I grew up in Minnesota in the 1960s and ’70s, before the passage of Title IX—the education amendment that provides for gender equity in athletics.
Had I grown up in my daughter’s world, in California over the last 20 years, I might have recognized that I was an athlete. Instead, the experience of raising my daughter in the more open, post-Title IX world of organized sports has helped me understand that I really was a jock all along—and prone to sports zealotry.
I fulfilled my high school P.E. requirement with badminton and bowling. Outside school, I ran, biked, rode horses and worked at a stable. I learned to vault on and off a galloping horse, ride backward or standing upright on the saddle, and leap from one horse to another at a full run.
But I didn’t play team sports, since little was offered for girls outside school. And I never thought of myself as an athlete.
In the early 1990s, I moved to L.A. and had my first child. When Zoe was about 7, she asked if she could play soccer. I was unaware that a whole industry of youth sports had sprung up: American Youth Soccer Association (AYSO), Little League, YMCA basketball.
A year later, I signed Zoe up for AYSO soccer. She took to it like a little Mia Hamm to a World Cup penalty kick. She went straight to the All-Stars Under 10 team. I went more or less straight to becoming a fanatical fan.
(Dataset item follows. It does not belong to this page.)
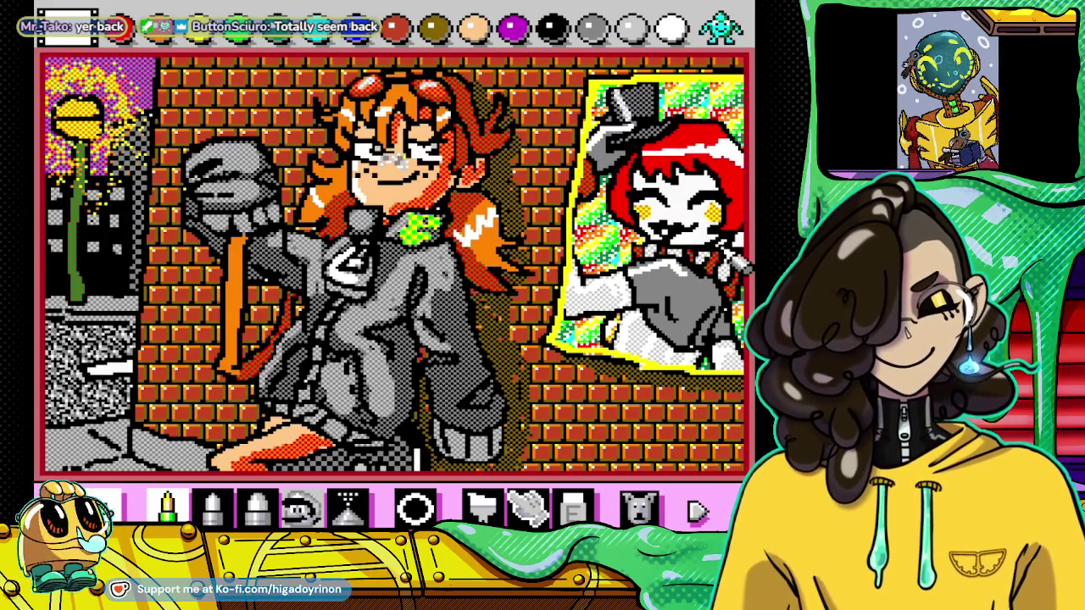
pyautogui.click(639, 509)
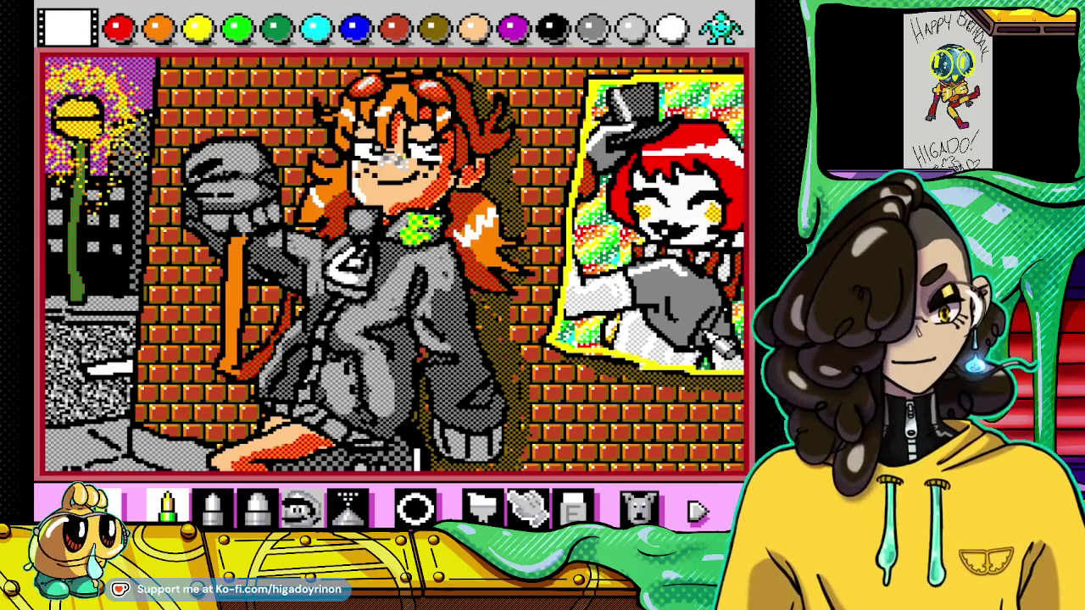
pyautogui.press('Escape')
On the morning of Zoe’s first all-star tournament, we planned to leave at 5:30 a.m. to arrive at the field by 7 a.m. When I opened my eyes at 6:05 a.m., I lay still for a moment, processing my disbelief. Late. Then the adrenaline kicked in, and I flew.
I leapt from bed, sprinted down the hall, and shook my daughter from sleep before darting to the kitchen to fling things into the cooler. Then I saw my husband’s lumbering down the dark corridor. “What are you doing?” he asked. “It’s 1 a.m.!”
I’d read the digital clock wrong.
Zoe climbed back under the covers, fully dressed in her uniform, shin guards and all, and went back to sleep.
We made it to that game on time, of course. But I’d officially earned the title of Psychotic Soccer Mom.
Of course, there are good and bad psycho soccer moms. The good ones cheer on their kids, though often to excess. The bad ones do, too, but they also jeer at players and yell at the referees. Both can be loud and OCD, with noisemakers and spreadsheets of game times. And both live vicariously through their kids, the good soccer moms with wonder and hopeful expectation, the bad ones with jealousy and dogged determination.
I hope I’ve been one of the good ones. I’ve given years of my life to being a soccer mom, and in the process have deepened my relationship with my daughter, who is now 21, in ways I couldn’t have anticipated.
The truth is, my daughter’s engagement with sports has rocked my world. Her experience has been so rich with lessons in self-discipline, teamwork, courage and grit. I’ve seen her give her all to the game in driving sleet and hail, and in scorching desert sun. She has embraced what it means to be strong, fierce and unwilling to accept defeat.
There are other ways to learn these lessons, but not so many or often for girls as for boys. We expect our boys, in the course of their daily lives, to be rough and tumble, to get the wind knocked out of them and get up again. But for girls, organized sports have provided the best arena to test their mettle.
I have a son, too, and have spent countless, amped-up hours at his games. But I feel more like a visitor than an inhabitant in his world. Mostly, I think, because I am startled by a recognition of my daughter’s experience as one I, too, might have had 40 years earlier.
I think I have gleaned some of the same lessons over the years, of endurance, strength and tenacity. But I have done so by other means, and over a longer arc of time. I would have loved learning them, like my daughter, on the soccer field.
Now that it’s August, AYSO soccer season is starting up again. I’ll wander up to the park and enjoy the little-girl mayhem of the Red Hot Tinkerbells team, 6 year olds charging down the field toward the wrong goal. And I’ll wait, impatiently, until next summer, when the Women’s World Cup gets underway in Canada. I’ll be there. And though she’s abandoned her Mia Hamm aspirations to pursue a career in science, maybe Zoe will, too.